Development and characterization of liposomal drug delivery system for Nimesulide

Abstract

The focus of this study was to develop and characterize liposomal drug delivery system for Nimesulide. The encapsulation of Nimesulide into liposomes significantly improves their properties. In spite of the numerous advantages of using liposomes as carriers to deliver Nimesulide over the free form of the drug, in vitro studies of liposome-encapsulated Nimesulide have been mainly focused on evaluation of better method of Nimesulide liposomes which have high drug entrapment, vesicle size and drug release. In this study the Nimesulide loaded liposome was prepared by two methods ethanol injection method and rotary evaporator technique. The average particle size, percent drug entrapment, drug release at the end was found to be 270-703, 49-58%, and 65.71% in case of ethanol injection method while in case of rotary evaporator it was found to be 1-12μm, 69-86 and 76.97% respectively. The Zeta potential for Nimesulide loaded liposomes of ethanol injection method (batch- 1) and rotary evaporator method (batch - 3) were -21.23 and -26.78 mV respectively. Thus rotary evaporator technique was better for Nimesulide liposomes preparation on the basis of stability, drug entrapment efficiency and ethanol injection method was better on the basis of small size of liposomes and sustains release of drug when compared to rotary evaporator method and pure drug.

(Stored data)

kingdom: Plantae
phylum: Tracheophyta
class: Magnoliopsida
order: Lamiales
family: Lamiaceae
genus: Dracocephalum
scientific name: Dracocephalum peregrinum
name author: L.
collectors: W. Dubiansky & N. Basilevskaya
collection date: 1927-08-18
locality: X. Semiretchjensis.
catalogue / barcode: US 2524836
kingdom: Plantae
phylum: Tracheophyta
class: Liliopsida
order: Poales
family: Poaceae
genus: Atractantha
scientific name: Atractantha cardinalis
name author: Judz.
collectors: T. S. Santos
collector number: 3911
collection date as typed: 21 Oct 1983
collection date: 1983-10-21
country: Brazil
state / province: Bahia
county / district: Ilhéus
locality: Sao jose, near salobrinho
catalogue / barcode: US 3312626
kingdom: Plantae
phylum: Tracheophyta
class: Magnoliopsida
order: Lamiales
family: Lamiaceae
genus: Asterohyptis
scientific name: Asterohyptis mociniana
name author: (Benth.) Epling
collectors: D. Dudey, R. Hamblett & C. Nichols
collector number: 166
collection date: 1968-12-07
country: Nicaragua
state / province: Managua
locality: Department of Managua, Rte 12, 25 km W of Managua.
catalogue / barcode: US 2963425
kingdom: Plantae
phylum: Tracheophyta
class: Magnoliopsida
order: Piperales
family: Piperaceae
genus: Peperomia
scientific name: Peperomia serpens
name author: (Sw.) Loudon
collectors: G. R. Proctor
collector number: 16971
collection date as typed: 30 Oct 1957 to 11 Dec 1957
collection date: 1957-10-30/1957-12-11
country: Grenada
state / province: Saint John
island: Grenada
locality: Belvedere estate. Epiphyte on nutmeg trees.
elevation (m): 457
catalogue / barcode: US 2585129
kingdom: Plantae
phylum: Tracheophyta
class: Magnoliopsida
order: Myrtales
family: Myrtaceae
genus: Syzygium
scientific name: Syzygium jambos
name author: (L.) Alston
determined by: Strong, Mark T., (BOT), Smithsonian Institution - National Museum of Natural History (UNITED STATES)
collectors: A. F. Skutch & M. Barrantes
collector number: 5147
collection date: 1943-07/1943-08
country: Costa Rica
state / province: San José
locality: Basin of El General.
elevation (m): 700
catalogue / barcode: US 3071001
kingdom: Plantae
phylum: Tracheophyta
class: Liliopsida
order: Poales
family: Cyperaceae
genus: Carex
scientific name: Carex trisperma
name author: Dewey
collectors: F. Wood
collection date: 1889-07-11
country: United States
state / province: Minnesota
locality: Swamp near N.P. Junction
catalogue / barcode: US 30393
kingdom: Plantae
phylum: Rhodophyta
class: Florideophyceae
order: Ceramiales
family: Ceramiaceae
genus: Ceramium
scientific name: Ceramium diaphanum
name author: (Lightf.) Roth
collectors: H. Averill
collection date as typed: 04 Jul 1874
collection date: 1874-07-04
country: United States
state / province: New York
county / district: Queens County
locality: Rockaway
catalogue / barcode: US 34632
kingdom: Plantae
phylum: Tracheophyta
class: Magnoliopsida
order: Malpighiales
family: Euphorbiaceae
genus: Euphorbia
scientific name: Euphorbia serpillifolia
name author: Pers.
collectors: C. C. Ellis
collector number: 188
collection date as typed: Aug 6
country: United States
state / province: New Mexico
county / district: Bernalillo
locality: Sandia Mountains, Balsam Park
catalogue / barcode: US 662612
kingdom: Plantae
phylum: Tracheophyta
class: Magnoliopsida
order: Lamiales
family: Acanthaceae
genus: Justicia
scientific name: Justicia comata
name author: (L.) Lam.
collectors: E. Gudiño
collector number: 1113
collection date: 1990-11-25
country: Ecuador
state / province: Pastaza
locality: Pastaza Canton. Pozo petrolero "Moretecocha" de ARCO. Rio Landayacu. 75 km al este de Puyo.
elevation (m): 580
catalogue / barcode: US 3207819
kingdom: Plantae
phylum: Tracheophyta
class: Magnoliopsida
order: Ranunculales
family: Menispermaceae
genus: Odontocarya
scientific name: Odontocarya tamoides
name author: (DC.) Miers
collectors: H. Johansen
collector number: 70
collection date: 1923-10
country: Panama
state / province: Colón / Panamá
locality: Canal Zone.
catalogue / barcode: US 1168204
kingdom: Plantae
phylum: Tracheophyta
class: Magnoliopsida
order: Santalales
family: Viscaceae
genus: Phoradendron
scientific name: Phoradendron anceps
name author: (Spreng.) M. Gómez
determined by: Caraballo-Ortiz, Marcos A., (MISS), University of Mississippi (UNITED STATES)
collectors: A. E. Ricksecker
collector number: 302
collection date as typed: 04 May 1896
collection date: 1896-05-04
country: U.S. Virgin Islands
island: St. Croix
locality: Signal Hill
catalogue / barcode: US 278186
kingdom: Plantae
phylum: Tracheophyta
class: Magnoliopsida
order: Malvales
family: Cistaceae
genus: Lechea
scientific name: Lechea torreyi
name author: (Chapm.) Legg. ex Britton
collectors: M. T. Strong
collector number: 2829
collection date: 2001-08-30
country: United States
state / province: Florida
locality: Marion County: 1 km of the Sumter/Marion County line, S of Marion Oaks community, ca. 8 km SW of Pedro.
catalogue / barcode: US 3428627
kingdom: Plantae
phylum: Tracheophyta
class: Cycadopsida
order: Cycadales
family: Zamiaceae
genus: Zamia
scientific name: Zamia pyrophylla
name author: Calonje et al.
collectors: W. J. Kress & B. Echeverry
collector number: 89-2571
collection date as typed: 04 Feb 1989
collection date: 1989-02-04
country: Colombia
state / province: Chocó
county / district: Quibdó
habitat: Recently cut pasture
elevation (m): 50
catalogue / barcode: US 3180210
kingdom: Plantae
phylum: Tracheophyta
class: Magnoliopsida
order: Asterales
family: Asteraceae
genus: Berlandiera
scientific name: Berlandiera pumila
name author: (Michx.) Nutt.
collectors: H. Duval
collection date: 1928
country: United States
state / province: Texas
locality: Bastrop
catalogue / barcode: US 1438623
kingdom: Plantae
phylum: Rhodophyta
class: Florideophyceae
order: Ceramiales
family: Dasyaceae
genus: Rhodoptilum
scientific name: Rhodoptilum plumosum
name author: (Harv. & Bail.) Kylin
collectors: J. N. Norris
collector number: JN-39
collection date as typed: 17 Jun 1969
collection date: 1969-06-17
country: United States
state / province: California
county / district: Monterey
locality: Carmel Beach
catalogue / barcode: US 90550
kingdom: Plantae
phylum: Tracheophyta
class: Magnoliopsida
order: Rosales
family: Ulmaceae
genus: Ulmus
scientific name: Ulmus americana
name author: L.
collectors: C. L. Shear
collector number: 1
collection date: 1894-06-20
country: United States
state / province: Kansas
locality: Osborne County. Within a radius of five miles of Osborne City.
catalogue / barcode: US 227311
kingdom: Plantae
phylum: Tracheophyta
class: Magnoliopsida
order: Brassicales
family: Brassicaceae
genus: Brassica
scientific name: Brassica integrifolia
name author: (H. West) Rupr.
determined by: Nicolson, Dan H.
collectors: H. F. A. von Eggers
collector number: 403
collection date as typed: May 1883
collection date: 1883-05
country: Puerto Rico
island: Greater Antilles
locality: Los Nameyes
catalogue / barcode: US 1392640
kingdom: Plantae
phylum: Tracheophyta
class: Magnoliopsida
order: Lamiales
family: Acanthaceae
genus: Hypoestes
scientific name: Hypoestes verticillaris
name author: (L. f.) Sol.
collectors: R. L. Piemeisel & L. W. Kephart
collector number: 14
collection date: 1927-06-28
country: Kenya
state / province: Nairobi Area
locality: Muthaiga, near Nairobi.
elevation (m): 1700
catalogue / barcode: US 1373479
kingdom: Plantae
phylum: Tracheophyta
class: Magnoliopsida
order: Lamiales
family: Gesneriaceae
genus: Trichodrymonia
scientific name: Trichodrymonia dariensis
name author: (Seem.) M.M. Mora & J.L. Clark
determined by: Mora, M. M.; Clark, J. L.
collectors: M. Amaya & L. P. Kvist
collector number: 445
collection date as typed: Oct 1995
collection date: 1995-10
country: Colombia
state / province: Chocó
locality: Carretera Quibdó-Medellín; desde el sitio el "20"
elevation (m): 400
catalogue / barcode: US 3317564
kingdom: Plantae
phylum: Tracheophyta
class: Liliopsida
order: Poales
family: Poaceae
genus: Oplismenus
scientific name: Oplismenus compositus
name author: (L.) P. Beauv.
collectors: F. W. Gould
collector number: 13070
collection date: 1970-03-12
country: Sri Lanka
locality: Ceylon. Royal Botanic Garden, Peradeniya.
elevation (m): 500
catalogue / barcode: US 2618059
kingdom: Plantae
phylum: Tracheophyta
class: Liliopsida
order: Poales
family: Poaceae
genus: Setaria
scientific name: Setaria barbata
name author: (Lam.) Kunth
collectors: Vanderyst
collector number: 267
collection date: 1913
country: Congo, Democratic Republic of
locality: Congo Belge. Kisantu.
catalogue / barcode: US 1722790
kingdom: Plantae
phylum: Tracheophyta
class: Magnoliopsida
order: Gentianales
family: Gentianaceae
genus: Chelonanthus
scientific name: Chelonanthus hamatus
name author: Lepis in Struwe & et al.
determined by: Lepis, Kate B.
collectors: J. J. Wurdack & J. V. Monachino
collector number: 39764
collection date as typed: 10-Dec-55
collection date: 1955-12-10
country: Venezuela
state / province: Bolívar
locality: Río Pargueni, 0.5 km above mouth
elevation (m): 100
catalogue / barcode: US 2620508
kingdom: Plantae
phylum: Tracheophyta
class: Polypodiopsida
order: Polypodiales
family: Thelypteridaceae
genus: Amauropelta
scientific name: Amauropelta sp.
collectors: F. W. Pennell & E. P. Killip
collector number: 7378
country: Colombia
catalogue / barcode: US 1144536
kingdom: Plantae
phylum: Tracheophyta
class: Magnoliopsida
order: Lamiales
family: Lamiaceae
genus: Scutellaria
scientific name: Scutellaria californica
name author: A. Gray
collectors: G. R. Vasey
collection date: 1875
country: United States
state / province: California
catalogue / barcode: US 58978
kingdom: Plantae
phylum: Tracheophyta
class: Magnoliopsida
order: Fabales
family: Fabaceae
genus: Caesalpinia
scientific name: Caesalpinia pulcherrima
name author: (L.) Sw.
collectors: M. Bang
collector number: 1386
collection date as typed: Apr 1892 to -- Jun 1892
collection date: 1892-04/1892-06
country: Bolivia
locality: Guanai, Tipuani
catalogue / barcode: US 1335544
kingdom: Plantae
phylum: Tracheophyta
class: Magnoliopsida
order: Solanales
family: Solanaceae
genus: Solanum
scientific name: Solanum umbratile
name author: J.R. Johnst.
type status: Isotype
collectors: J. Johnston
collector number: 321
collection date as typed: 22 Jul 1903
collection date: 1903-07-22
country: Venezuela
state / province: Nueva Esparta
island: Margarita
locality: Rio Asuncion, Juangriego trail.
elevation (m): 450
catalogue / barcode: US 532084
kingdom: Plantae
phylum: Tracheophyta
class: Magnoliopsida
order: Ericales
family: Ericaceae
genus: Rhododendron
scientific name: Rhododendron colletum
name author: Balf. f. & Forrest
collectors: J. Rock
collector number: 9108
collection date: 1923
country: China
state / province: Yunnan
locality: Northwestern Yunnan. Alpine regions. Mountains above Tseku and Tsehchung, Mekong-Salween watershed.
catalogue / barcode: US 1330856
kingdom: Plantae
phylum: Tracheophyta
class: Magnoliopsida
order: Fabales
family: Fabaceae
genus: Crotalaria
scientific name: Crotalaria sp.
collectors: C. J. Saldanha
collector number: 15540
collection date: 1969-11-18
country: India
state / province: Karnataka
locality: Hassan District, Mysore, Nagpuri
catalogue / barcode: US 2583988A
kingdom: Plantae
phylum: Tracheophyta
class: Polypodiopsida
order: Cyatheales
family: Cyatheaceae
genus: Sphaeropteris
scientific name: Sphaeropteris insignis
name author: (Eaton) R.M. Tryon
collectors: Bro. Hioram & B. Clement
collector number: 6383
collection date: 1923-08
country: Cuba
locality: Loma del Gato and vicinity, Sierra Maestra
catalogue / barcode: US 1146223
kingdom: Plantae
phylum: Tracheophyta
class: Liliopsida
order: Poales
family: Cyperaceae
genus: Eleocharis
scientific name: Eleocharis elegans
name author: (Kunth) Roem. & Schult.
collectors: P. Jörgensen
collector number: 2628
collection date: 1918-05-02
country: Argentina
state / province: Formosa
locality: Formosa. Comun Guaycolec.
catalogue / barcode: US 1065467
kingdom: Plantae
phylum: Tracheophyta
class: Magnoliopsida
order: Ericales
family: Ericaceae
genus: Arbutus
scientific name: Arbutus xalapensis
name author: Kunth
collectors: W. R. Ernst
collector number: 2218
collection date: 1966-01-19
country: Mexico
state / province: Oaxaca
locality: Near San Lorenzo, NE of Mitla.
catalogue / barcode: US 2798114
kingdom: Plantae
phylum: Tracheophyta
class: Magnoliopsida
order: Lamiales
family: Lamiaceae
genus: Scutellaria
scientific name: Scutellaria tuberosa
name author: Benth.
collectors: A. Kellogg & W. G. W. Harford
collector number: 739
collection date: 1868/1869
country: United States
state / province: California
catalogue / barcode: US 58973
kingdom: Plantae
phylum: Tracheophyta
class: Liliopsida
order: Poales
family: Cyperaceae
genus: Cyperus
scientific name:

(WHAT TO PRODUCE) In the abstract on liposomal delivery of Nimesulide, what zeta potential was reported for the rotary evaporator batch (batch 3)?

(WRITTEN ANSWER) -26.78 mV